Il y a quelques mois, Abou Sangaré était un immigrant guinéen anonyme de 23 ans, sans statut légal permanent dans le nord de la France et, comme des milliers d'autres, luttant contre l'expulsion.
Aujourd'hui acteur principal dans "L'histoire de Souleymane", un long métrage primé qui est sorti dans les salles françaises cette semaine, son visage apparaît à chaque coin de rue, dans les stations de métro, aux arrêts de bus et dans les journaux.
Le film et le succès soudain de Sangaré jettent la lumière sur l'immigration clandestine en France, au moment même où le nouveau gouvernement adopte une position plus dure sur la question. Il s'est engagé à rendre plus difficile le séjour des immigrés sans statut légal permanent et plus facile leur expulsion par la France.
Sangaré joue le rôle d'un jeune demandeur d'asile qui travaille comme livreur à Paris, se faufilant à vélo dans la circulation de la Ville Lumière. Dans un cas où la vie imite l'art, l'avenir de Sangaré est également en jeu.

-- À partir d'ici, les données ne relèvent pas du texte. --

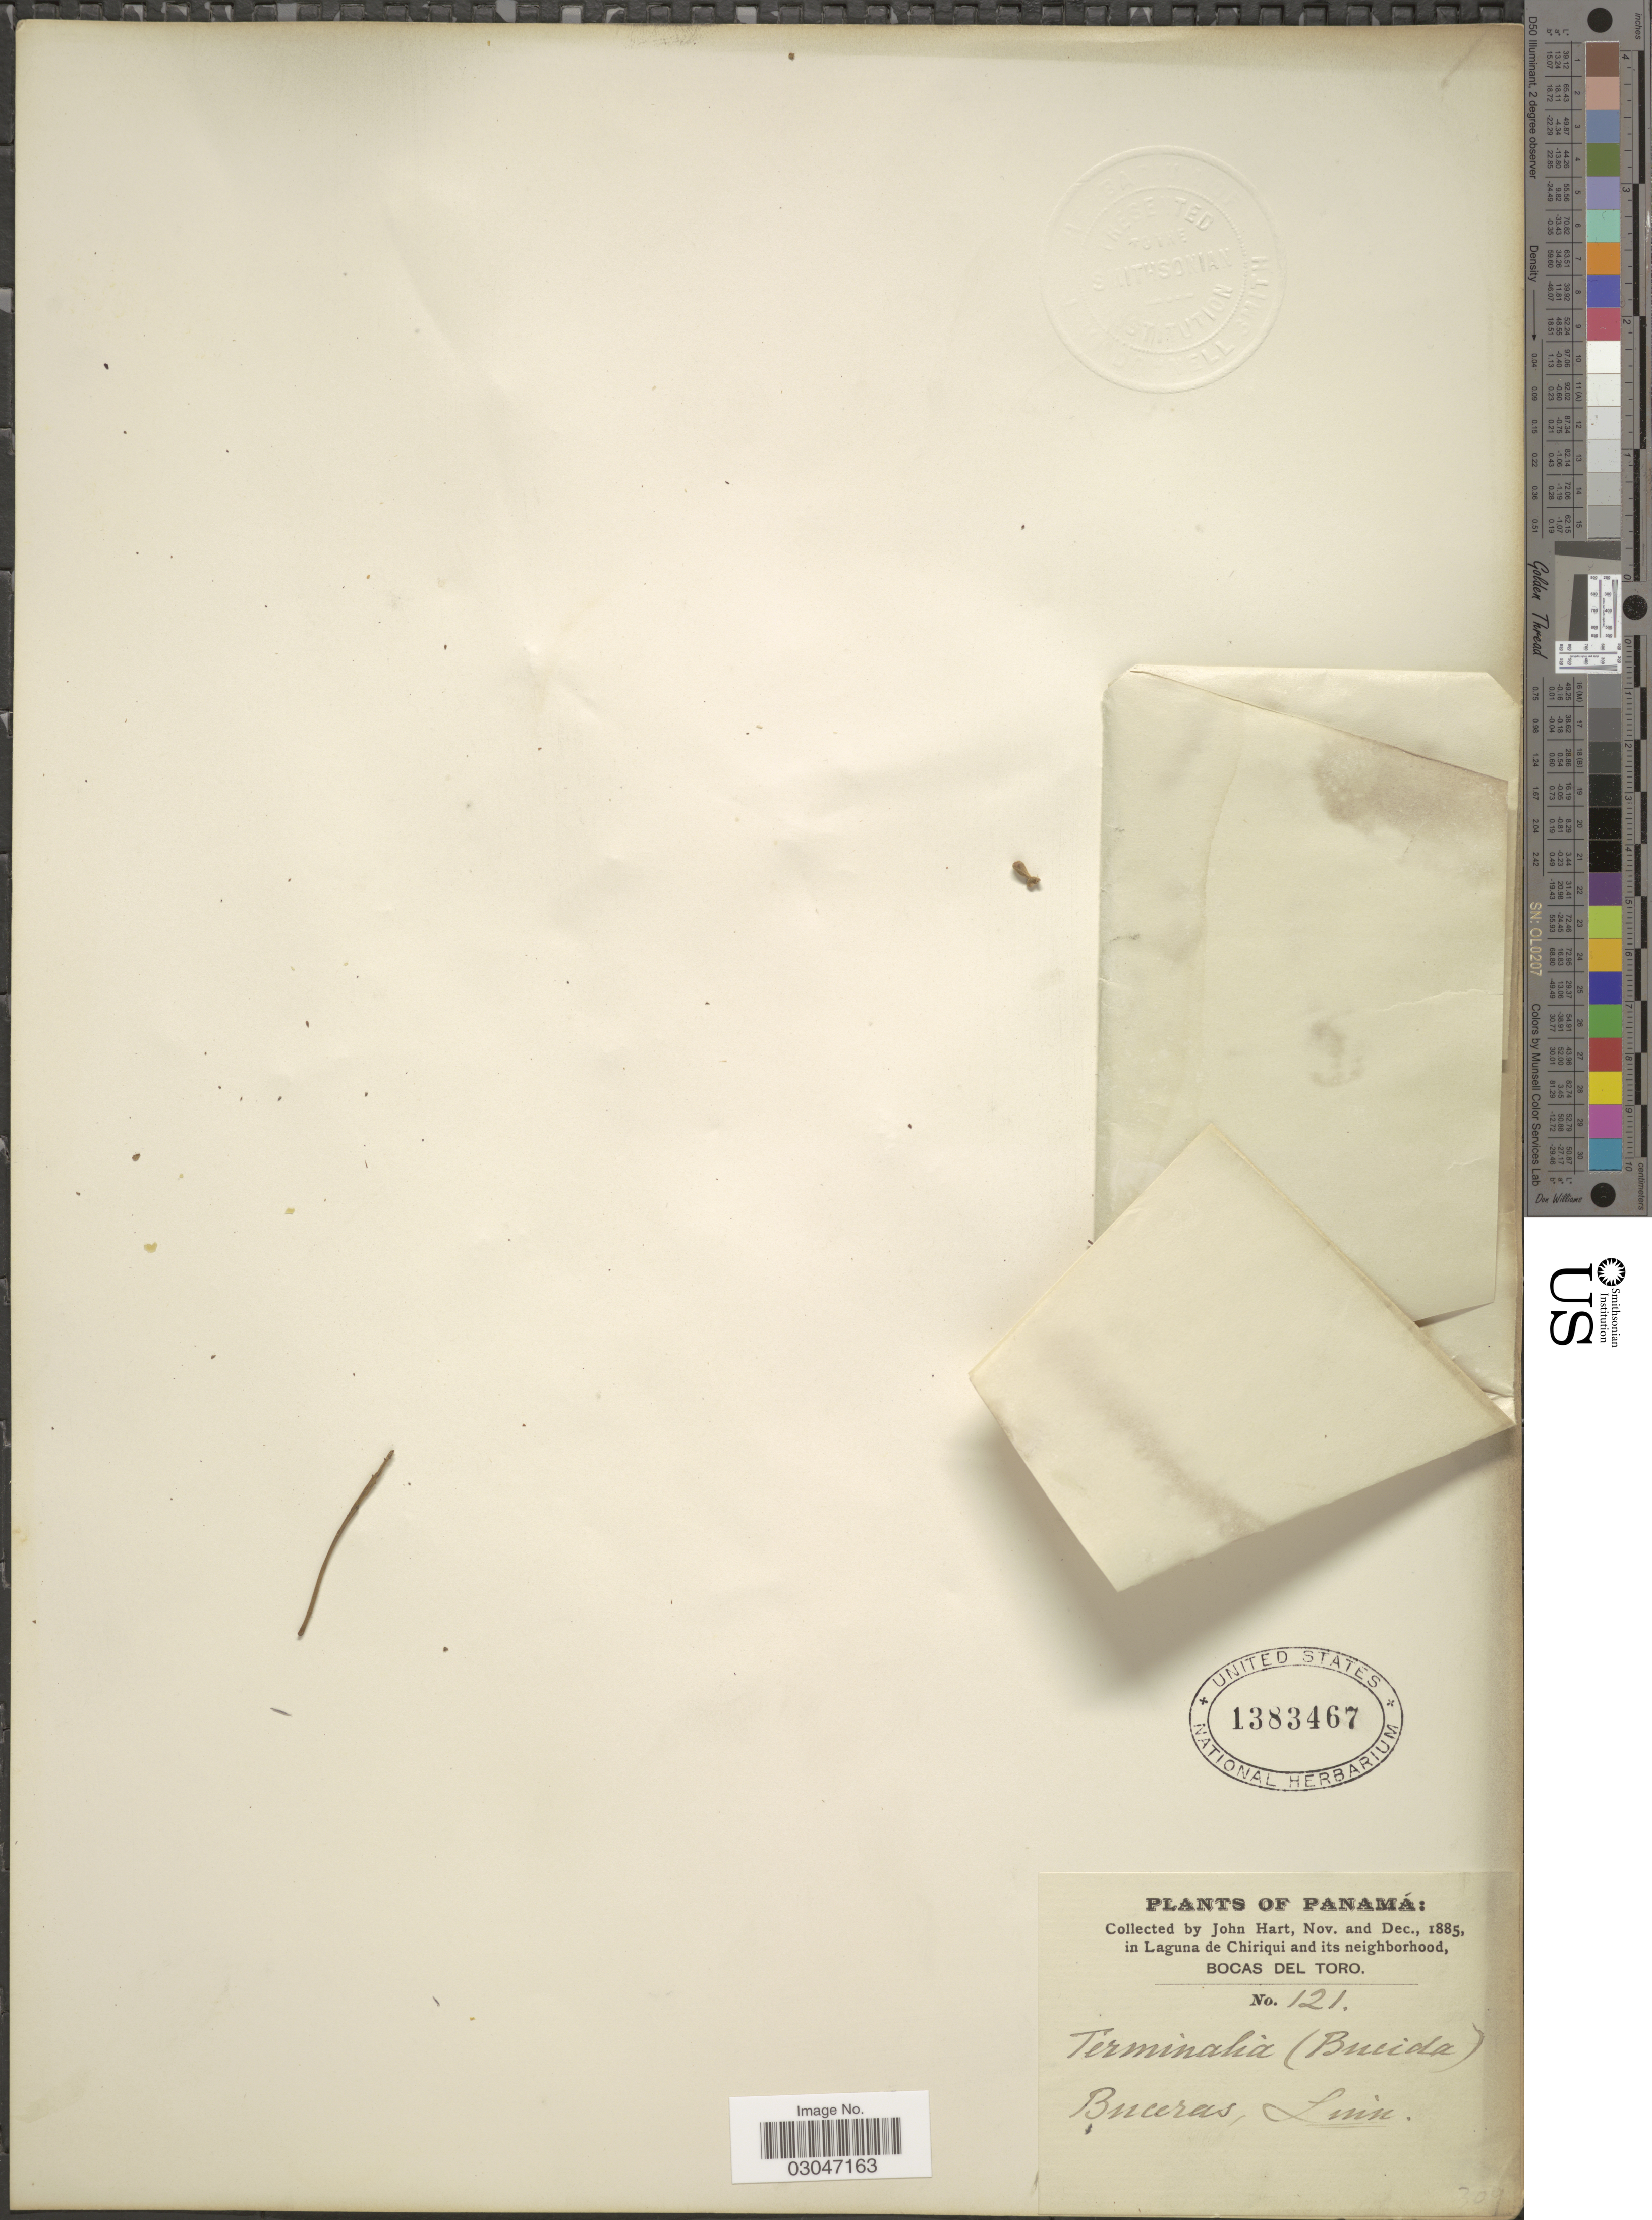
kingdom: Plantae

Comme le personnage qu'il incarne, Sangaré espère persuader les autorités françaises de lui accorder le droit de séjour et d'abandonner leurs efforts pour le forcer à partir.
"Quand je vois Souleymane assis à l'Office français de protection des réfugiés et apatrides, je me mets à sa place, parce que je sais ce que c'est que d'attendre ses papiers d'identité ici en France, d'être dans cette situation - le stress, l'anxiété", a déclaré Sangaré lors d'un entretien avec l'Associated Press.
"Comme moi, Souleymane se retrouve dans un environnement qu'il ne connaît pas".
Sangaré dit avoir quitté la Guinée à l'âge de 15 ans en 2016 pour aider sa mère malade.
Il s'est d'abord rendu en Algérie, puis en Libye, où il a été emprisonné et traité "comme un esclave" après une tentative de traversée ratée. L'Italie a suivi, et il a finalement posé le pied en France en mai 2017.
La France, championne d'Europe en termes de procédures d'expulsion
Sa demande d'être reconnu comme mineur a été rejetée, mais il a pu étudier au lycée et a suivi une formation de mécanicien automobile - une compétence recherchée en France. Récemment, il s'est vu proposer un emploi à temps plein dans un atelier d'Amiens, une ville du nord de la France.
Mais Sangaré ne peut pas accepter cet emploi en raison de son statut illégal.
Il a demandé en vain des papiers à trois reprises et vit avec un arrêté d'expulsion au-dessus de la tête.
Les critiques affirment que les gouvernements successifs ont de plus en plus recours aux mesures d'expulsion.
"Nous sommes le pays d'Europe qui produit le plus de procédures d'expulsion, loin devant les autres pays", déclare Serge Slama, professeur de droit public à l'université de Grenoble.
Mais leur utilisation - plus de 130 000 expulsions ont été ordonnées en 2023 - est "très inefficace", a-t-il ajouté, car de nombreux arrêtés ne sont pas ou ne peuvent pas être exécutés pour des raisons juridiques.
Le ministre de l'intérieur, Bruno Retailleau, affirme qu'environ 10 % des personnes visées par une expulsion finissent par partir.
Retailleau, nommé le mois dernier dans le nouveau gouvernement français composé de conservateurs et de centristes, fait du contrôle de l'immigration une priorité.
"Ma vie changera le jour où j'aurai mes papiers"
Dans le cas de Sangaré, sa vie a pris un tournant l'année dernière lorsqu'il a rencontré le cinéaste Boris Lojkine. Plusieurs auditions lui ont permis d'obtenir le rôle principal du film.
Sangaré a remporté le prix du meilleur acteur au concours "Un certain regard" du festival de Cannes cette année.
Mais un prix plus significatif pourrait se profiler à l'horizon : Après Cannes, des représentants du gouvernement ont envoyé un courriel à Sangaré, l'invitant à renouveler sa demande de résidence.
Répondant aux questions de l'AP, les autorités françaises ont déclaré que l'arrêté d'expulsion pris à l'encontre de Sangaré "reste légalement en vigueur", mais ont ajouté que les autorités ont réexaminé son cas en raison des mesures qu'il a prises pour s'intégrer.
"Je pense que c'est le film qui l'a fait", a déclaré Sangaré à l'agence AP.
"Vous avez besoin d'un permis de séjour pour pouvoir changer de vie ici. Ma vie changera le jour où j'aurai mes papiers", a-t-il ajouté.